Craig Malkin, psicólogo e professor de Harvard, descreve os perigos inerentes do que ele chama de cibercelibato. “Enquanto a jogatina e a pornografia nunca podem curar a nossa solidão, com o passar do tempo elas se tornaram algo incrivelmente viciante. Isso faz com que seja mais fácil se afastar das pessoas e entrar no ciberespaço,” ele escreveu. “Para as pessoas que já são cautelosas em relação à intimidade, a chance de se perderem em um mundo empolgante que elas podem entrar e sair, irá se tornar facilmente uma forma de vida.”

Ao substituir interações físicas humanas, que são falíveis, imprevisíveis e muitas vezes complicadas, por fotos cuidadosamente editadas e conversas meticulosamente planejadas no ciberespaço, eliminou-se o acaso dos relacionamentos e redefiniu-se a intimidade.

Esse fenômeno não acontece só no Japão. Americanos também estão fazendo menos sexo.

De acordo com um recente estudo publicado na Archives of Sexual Behavior, a frequência sexual está em declínio nos Estados Unidos desde o final dos anos 1980. Os autores sugerem uma variedade de fatores que podem ser responsáveis: a disponibilidade de opções alternativas de entretenimento, como streaming de vídeo, pornografia e redes sociais; os efeitos da libido suprimida associados com as taxas em crescimento da depressão e efeitos colaterais de remédios; e a diminuição de parceiros americanos. Notavelmente, a geração do milênio e a geração Z, que cresceram imersa na tecnologia, estão fazendo menos sexo do que qualquer outra geração anterior.

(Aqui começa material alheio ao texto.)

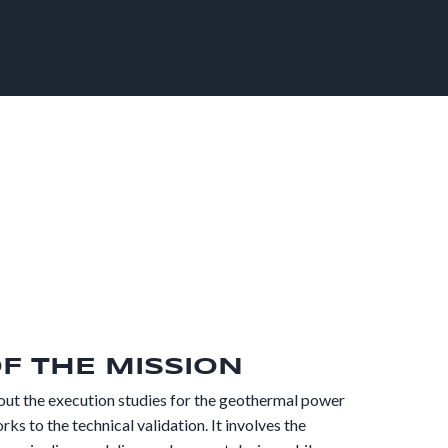
OF THE MISSION
out the execution studies for the geothermal power
rks to the technical validation. It involves the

Em uma época de apatia sexual, os motéis do Japão parecem desafiar as tendências. Eles oferecem privacidade para uma exploração sexual desinibida em um mundo cada vez mais lotado e mediado pela tecnologia, mas esses lugares também podem estar desaparecendo. Com as Olimpíadas de Tóquio em 2020, o governo quer transformar os hotéis do amor em acomodações padrões para servir o fluxo de visitantes.

Por enquanto, o país das maravilhas erótico escondido de Tóquio está aberto para negócios.